## EXERCISE INSTRUCTIONS
Rewrite the lines of every row, substituting "division" for "phylum" and keeping everything else the same. Leave the pictures out.

* BEGIN RECORDS SHOWN *

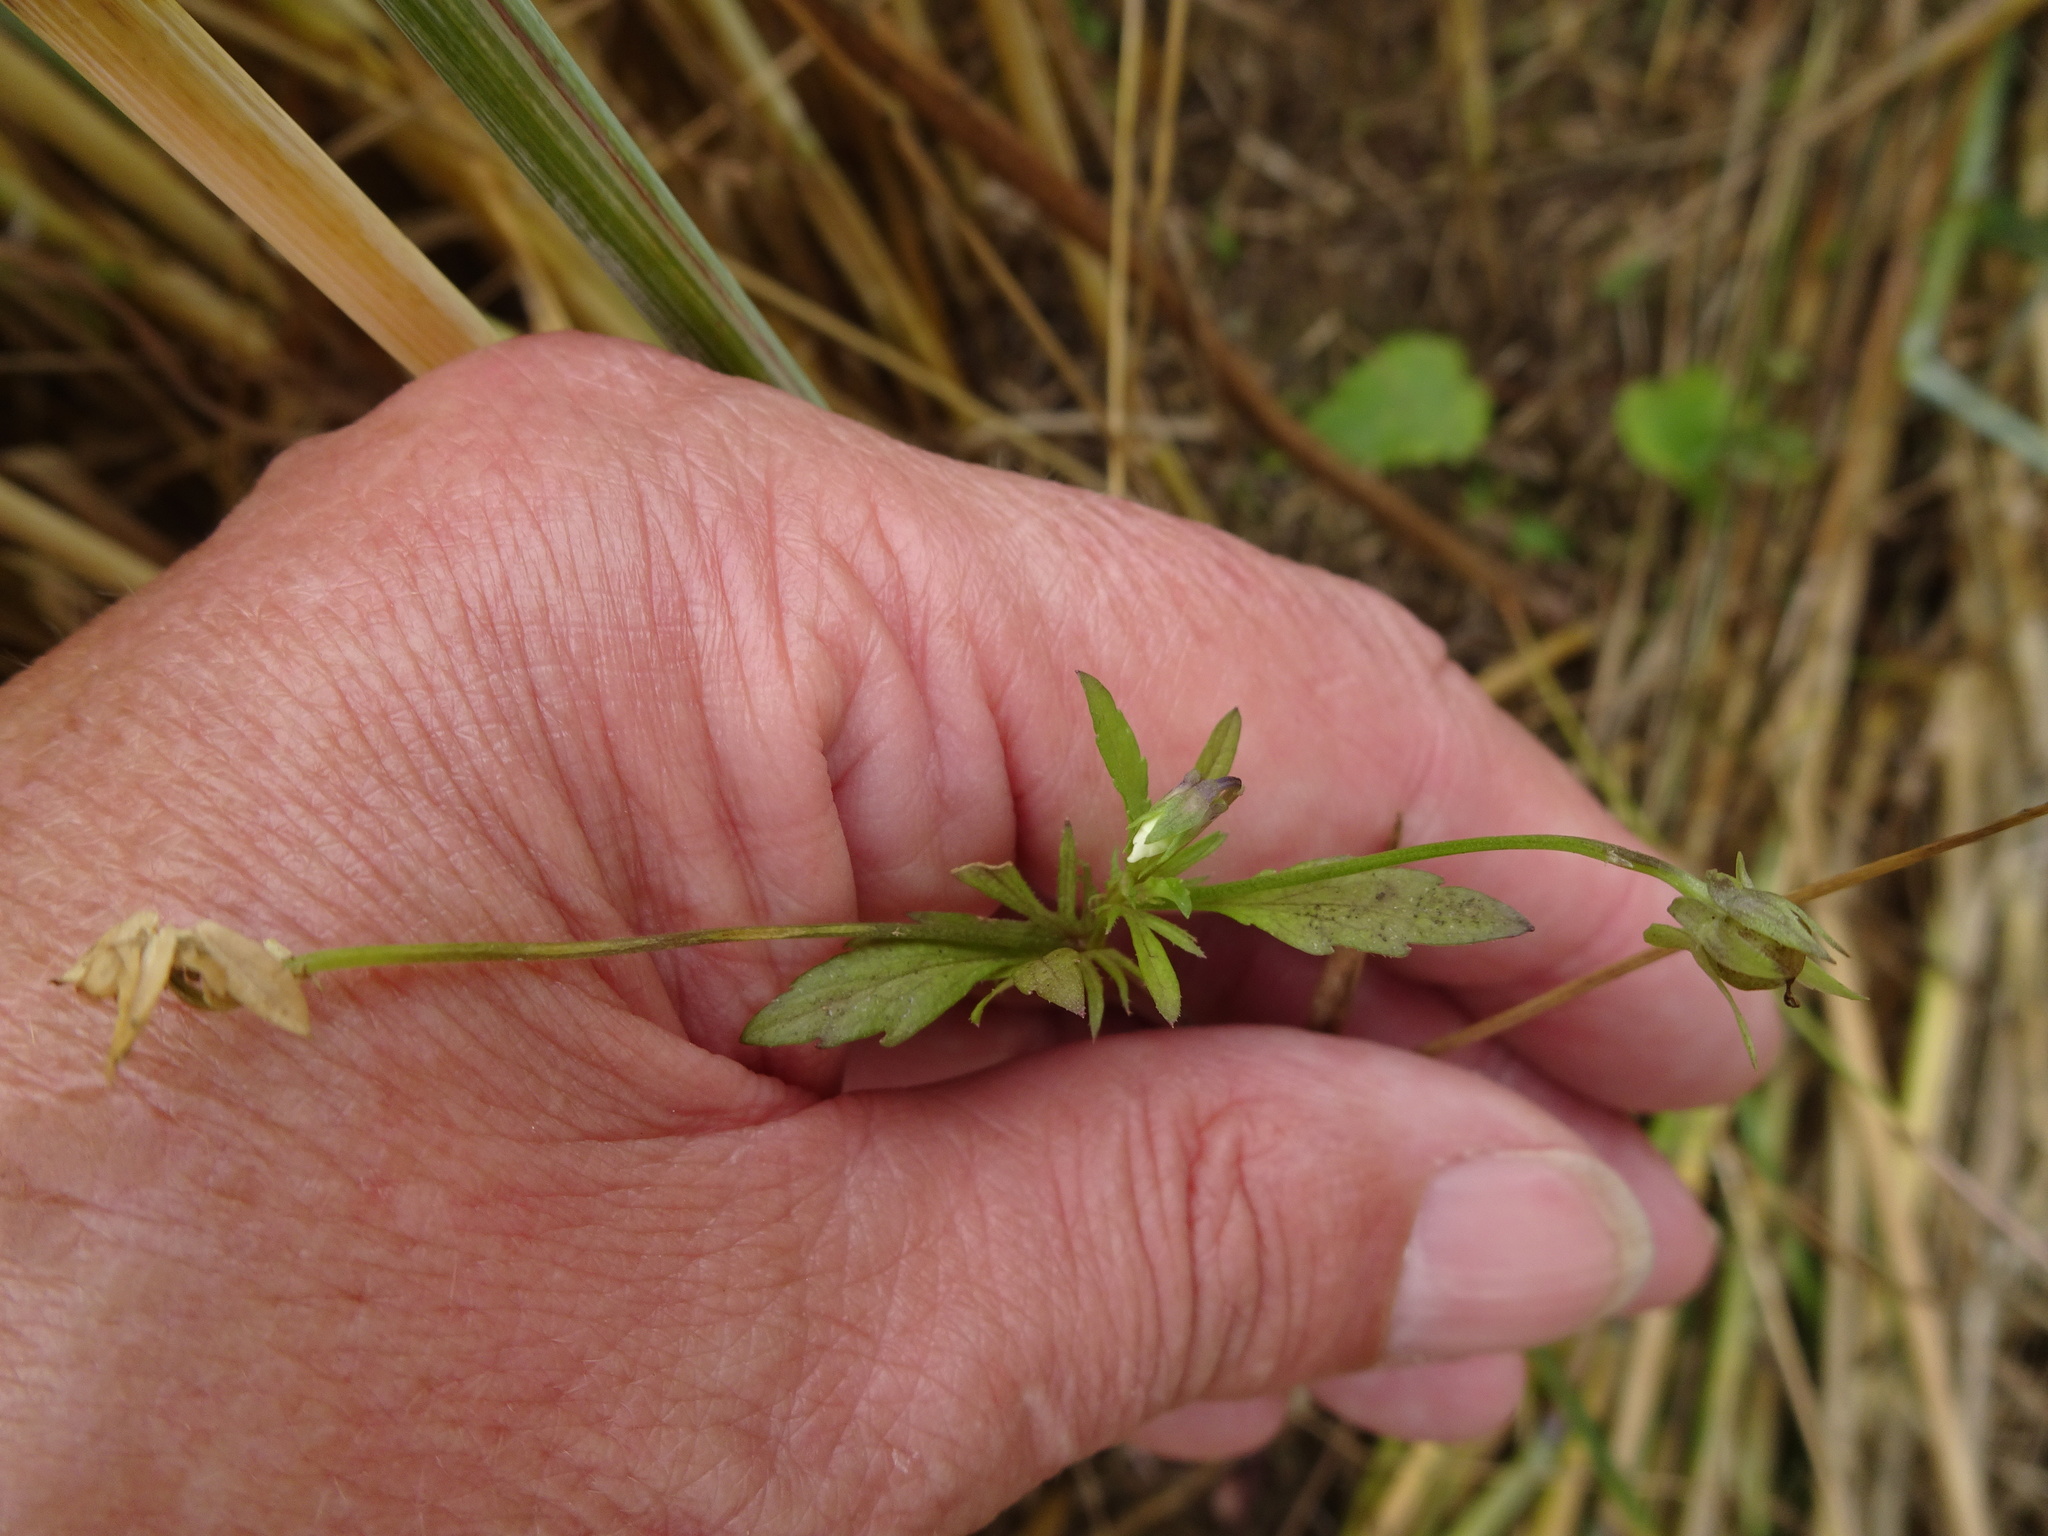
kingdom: Plantae
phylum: Tracheophyta
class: Magnoliopsida
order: Malpighiales
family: Violaceae
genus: Viola
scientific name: Viola arvensis
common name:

* END RECORDS SHOWN *

## ANSWER TO THE EXERCISE
kingdom: Plantae
division: Tracheophyta
class: Magnoliopsida
order: Malpighiales
family: Violaceae
genus: Viola
scientific name: Viola arvensis
common name:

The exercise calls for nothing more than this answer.